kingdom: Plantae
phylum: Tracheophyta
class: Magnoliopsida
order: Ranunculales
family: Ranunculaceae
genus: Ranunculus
--
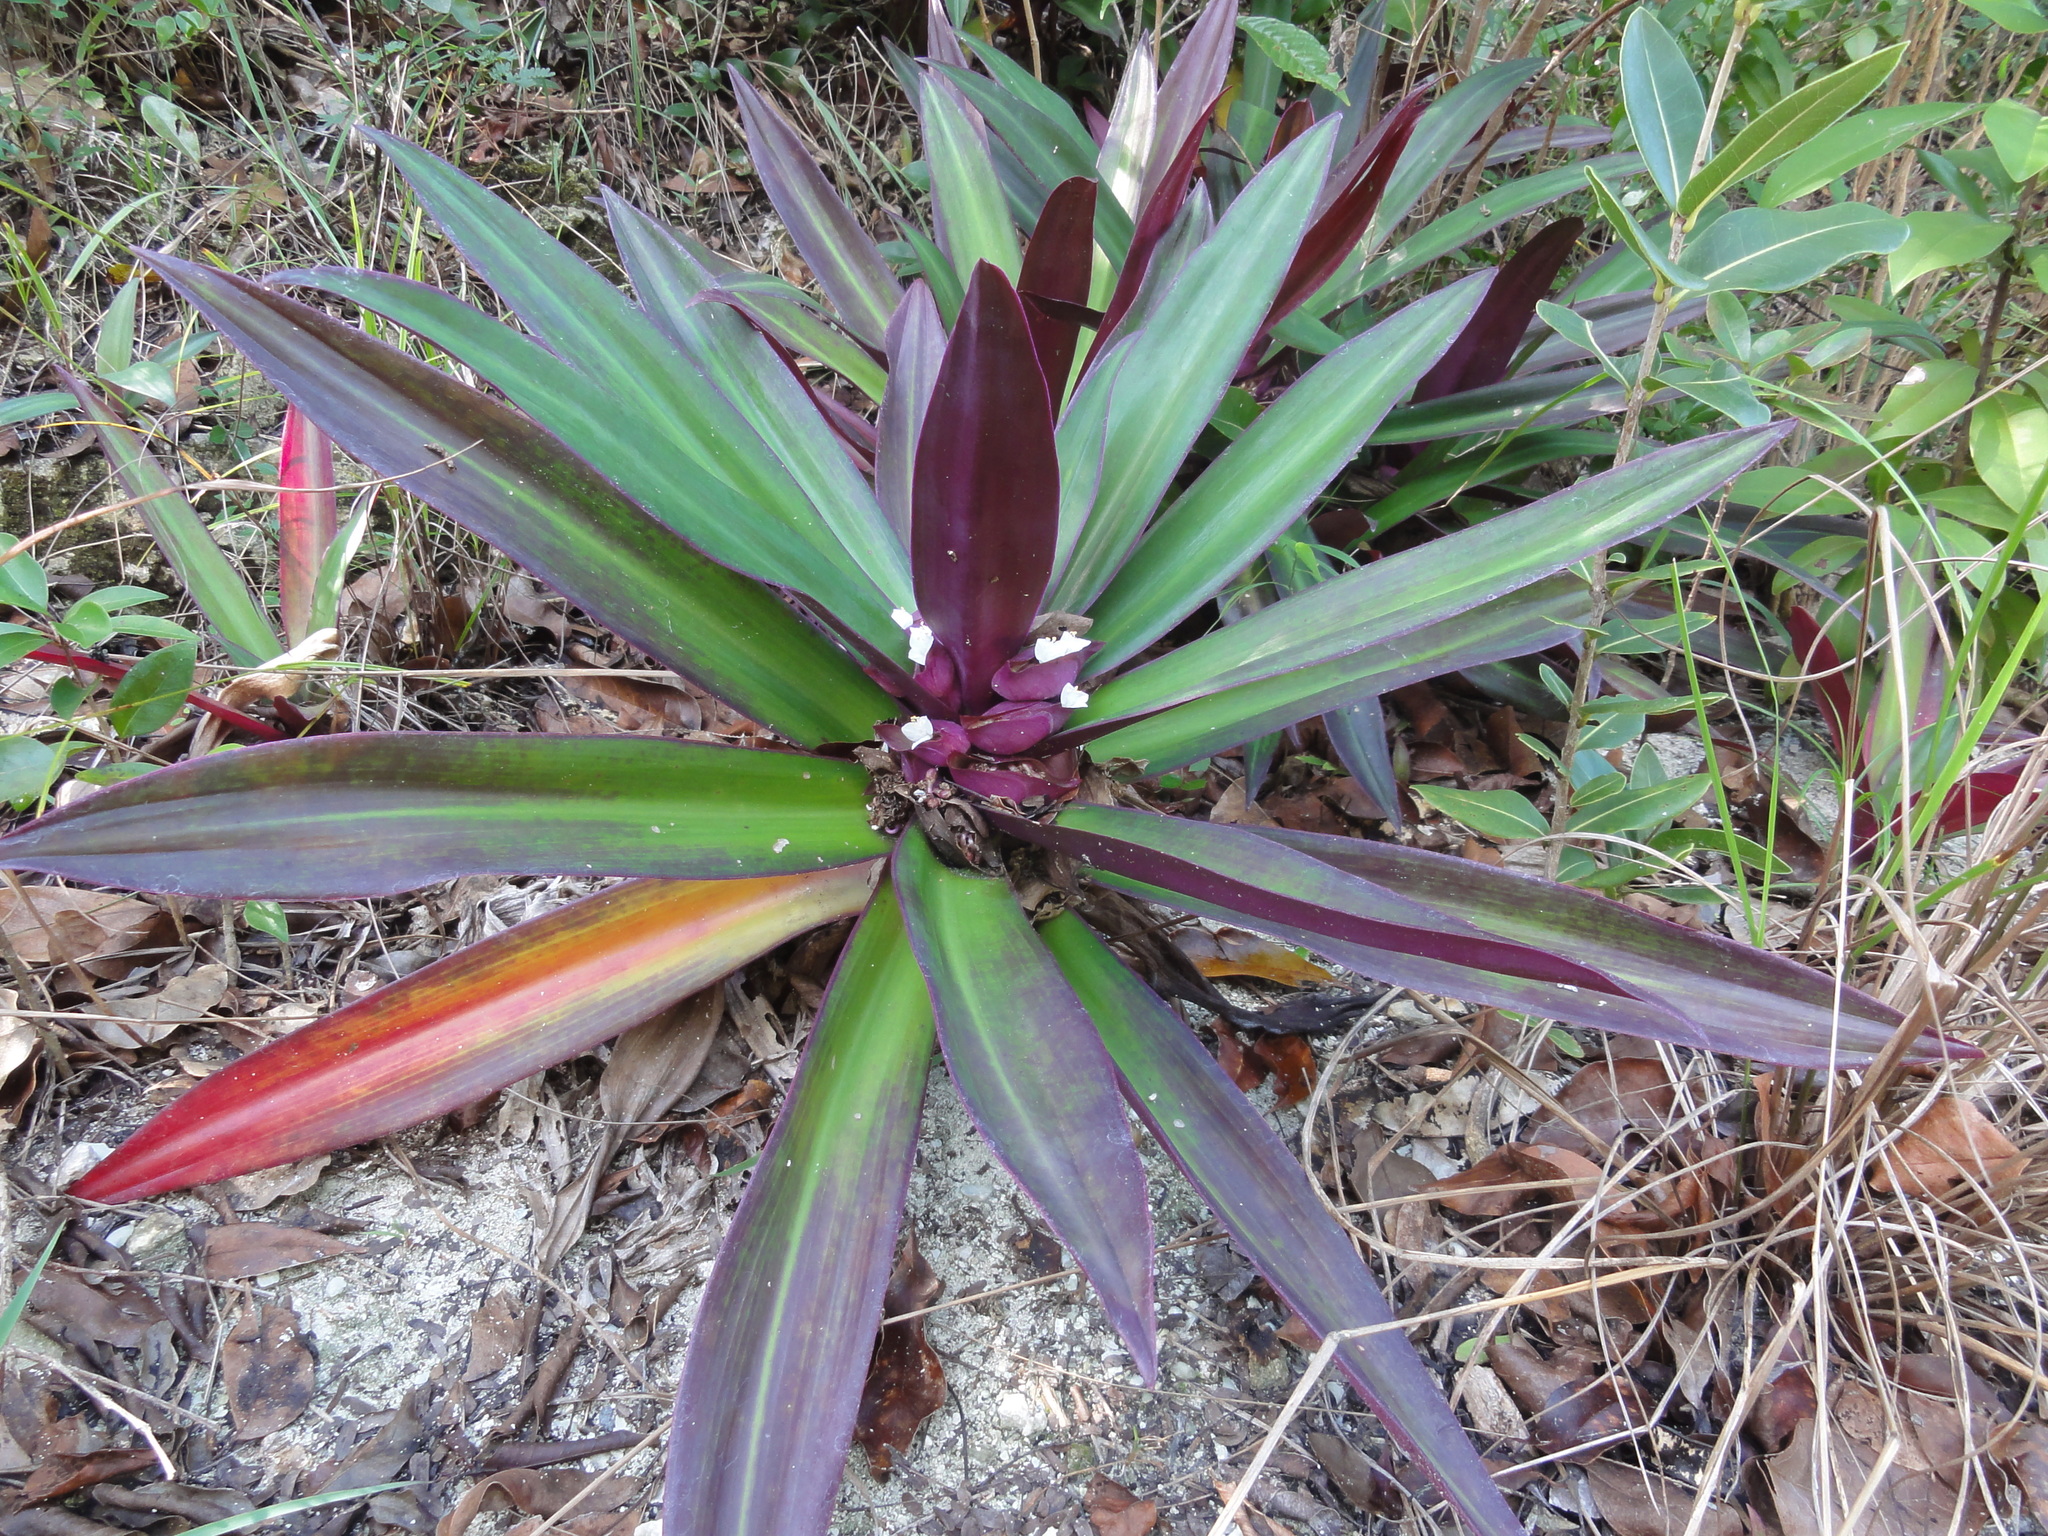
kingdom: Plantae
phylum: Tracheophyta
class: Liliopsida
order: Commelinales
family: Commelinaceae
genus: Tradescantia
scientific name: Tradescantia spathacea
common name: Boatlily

[What is needed]
Copy out word for word the lines that start with the one containing "class: Liliopsida" and run through the one containing "common name: Boatlily", with both of those lines included.

[Task result]
class: Liliopsida
order: Commelinales
family: Commelinaceae
genus: Tradescantia
scientific name: Tradescantia spathacea
common name: Boatlily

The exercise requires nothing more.